» Exercise objective: Transcribe the line containing "## AbilityContext.startServiceExtensionAbility" and every line after it, exactly, through the end of the records.

[[ Provided records, beginning ]]

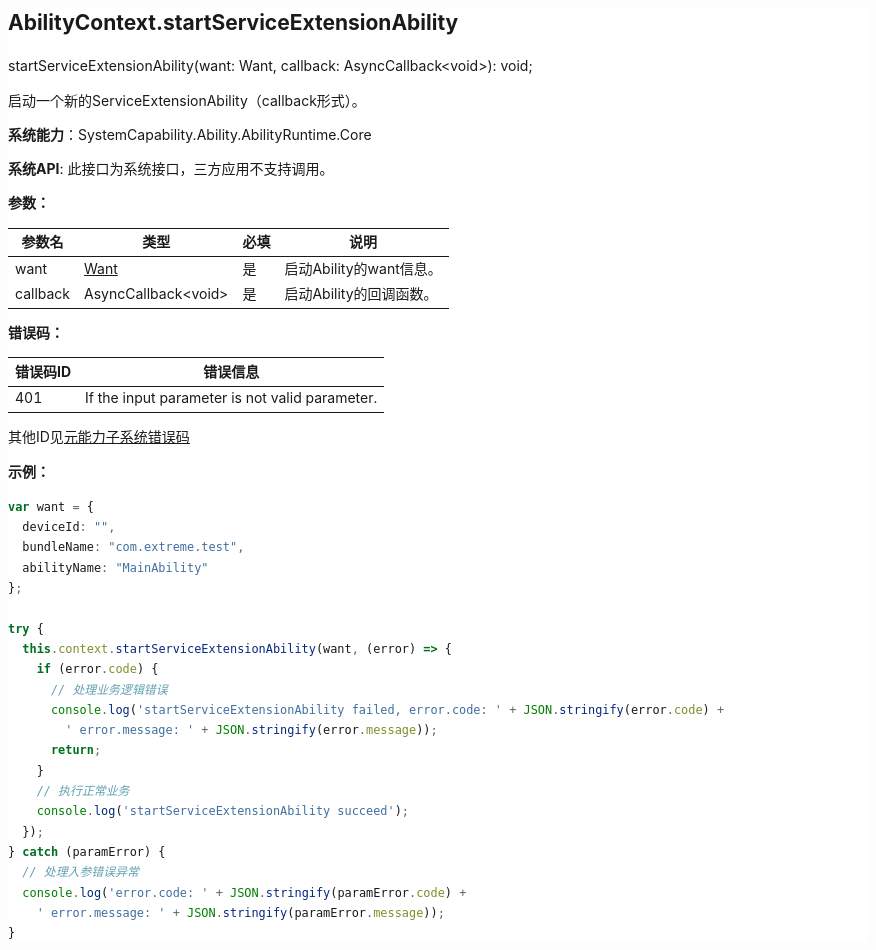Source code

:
   ```ts
  ```
## AbilityContext.startServiceExtensionAbility

startServiceExtensionAbility(want: Want, callback: AsyncCallback\<void>): void;

启动一个新的ServiceExtensionAbility（callback形式）。

**系统能力**：SystemCapability.Ability.AbilityRuntime.Core

**系统API**: 此接口为系统接口，三方应用不支持调用。

**参数：**

| 参数名 | 类型 | 必填 | 说明 |
| -------- | -------- | -------- | -------- |
| want | [Want](js-apis-application-want.md) | 是 | 启动Ability的want信息。 |
| callback | AsyncCallback\<void\> | 是 | 启动Ability的回调函数。 |

**错误码：**

| 错误码ID | 错误信息 |
| ------- | -------------------------------- |
| 401 | If the input parameter is not valid parameter. |
其他ID见[元能力子系统错误码](../errorcodes/errorcode-ability.md)

**示例：**

  ```ts
  var want = {
    deviceId: "",
    bundleName: "com.extreme.test",
    abilityName: "MainAbility"
  };

  try {
    this.context.startServiceExtensionAbility(want, (error) => {
      if (error.code) {
        // 处理业务逻辑错误
        console.log('startServiceExtensionAbility failed, error.code: ' + JSON.stringify(error.code) +
          ' error.message: ' + JSON.stringify(error.message));
        return;
      }
      // 执行正常业务
      console.log('startServiceExtensionAbility succeed');
    });
  } catch (paramError) {
    // 处理入参错误异常
    console.log('error.code: ' + JSON.stringify(paramError.code) +
      ' error.message: ' + JSON.stringify(paramError.message));
  }
  ```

[[ Provided records, end ]]

» Output:
## AbilityContext.startServiceExtensionAbility

startServiceExtensionAbility(want: Want, callback: AsyncCallback\<void>): void;

启动一个新的ServiceExtensionAbility（callback形式）。

**系统能力**：SystemCapability.Ability.AbilityRuntime.Core

**系统API**: 此接口为系统接口，三方应用不支持调用。

**参数：**

| 参数名 | 类型 | 必填 | 说明 |
| -------- | -------- | -------- | -------- |
| want | [Want](js-apis-application-want.md) | 是 | 启动Ability的want信息。 |
| callback | AsyncCallback\<void\> | 是 | 启动Ability的回调函数。 |

**错误码：**

| 错误码ID | 错误信息 |
| ------- | -------------------------------- |
| 401 | If the input parameter is not valid parameter. |
其他ID见[元能力子系统错误码](../errorcodes/errorcode-ability.md)

**示例：**

  ```ts
  var want = {
    deviceId: "",
    bundleName: "com.extreme.test",
    abilityName: "MainAbility"
  };

  try {
    this.context.startServiceExtensionAbility(want, (error) => {
      if (error.code) {
        // 处理业务逻辑错误
        console.log('startServiceExtensionAbility failed, error.code: ' + JSON.stringify(error.code) +
          ' error.message: ' + JSON.stringify(error.message));
        return;
      }
      // 执行正常业务
      console.log('startServiceExtensionAbility succeed');
    });
  } catch (paramError) {
    // 处理入参错误异常
    console.log('error.code: ' + JSON.stringify(paramError.code) +
      ' error.message: ' + JSON.stringify(paramError.message));
  }
  ```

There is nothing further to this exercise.